Some highlights from Barbara's trip--and keep in mind that she's very much a roll-with-the-punches, it's- all-an-adventure optimist.

She and her husband left Amsterdam on a cruise ship with 1600 people, 900 of whom were Dutch.  It turns out the Dutch like to smoke, and they were disinclined to stick to the smoking areas of the ship.  Also, if they discovered that you didn't speak Dutch, they turned away, done.

Barbara saw this as culturally interesting and funny, although she didn't like the smoke, but I thought how maddening it would be and  how I'd get cranky and might  be compelled to pitch my shoes across the room by the last day.  (In our cabin of course; nothing publicly violent.)

Norway has "one of the most undulatory coastlines in the world, measuring an astonishing 63,000 miles long," per the New York Times.  "By comparison, the entire coast of the United States is 95,471..."

They cruised three fjords, sometimes five hours one-way up a fjord, and found it to be as beautiful as we've heard.  Gorgeous.  Then the ship would stop, and Barbara and her husband would hike in the hills about whatever town.  They could see the ship below and use that as a landmark, so they could just wander.

The village of Reine, in the Lofoten Islands (New York Times photo)

They flew on Norwegian Air, a budget airline now flying out of Oakland Airport.  There were a few peculiarities:  passengers had to order their meal when they bought the tickets or they had to pay for the food onboard.  Not even water was complimentary.  You used the touchscreen on the back of the seat in front of you to order food and drinks, and then the flight attendants, all of whom were Thai, brought whatever you ordered.  For a price.

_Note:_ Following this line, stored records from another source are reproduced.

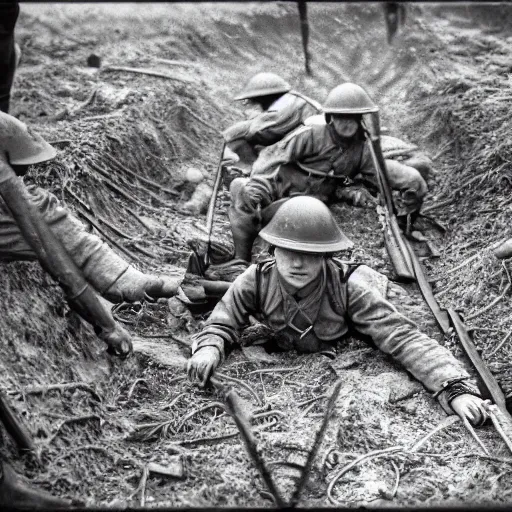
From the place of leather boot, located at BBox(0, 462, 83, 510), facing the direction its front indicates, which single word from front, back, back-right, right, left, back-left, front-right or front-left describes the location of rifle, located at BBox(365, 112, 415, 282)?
front-left

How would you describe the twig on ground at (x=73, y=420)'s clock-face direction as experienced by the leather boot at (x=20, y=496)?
The twig on ground is roughly at 10 o'clock from the leather boot.

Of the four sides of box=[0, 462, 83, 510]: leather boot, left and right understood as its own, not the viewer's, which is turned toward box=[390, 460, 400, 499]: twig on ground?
front

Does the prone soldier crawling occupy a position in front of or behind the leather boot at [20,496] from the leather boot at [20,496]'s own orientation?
in front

Did anyone see the article on Norway in Sunday's New York Times travel section?  Informative and well-written, I thought.  The author thought reindeer meat was delicious, but even Barbara declined to try it; ditto, creamed herring at breakfast (or any time).  But she put up with a baby in the seat in front of her for 10-1/2 hours and was sympathetic with the parents, more than I could have done.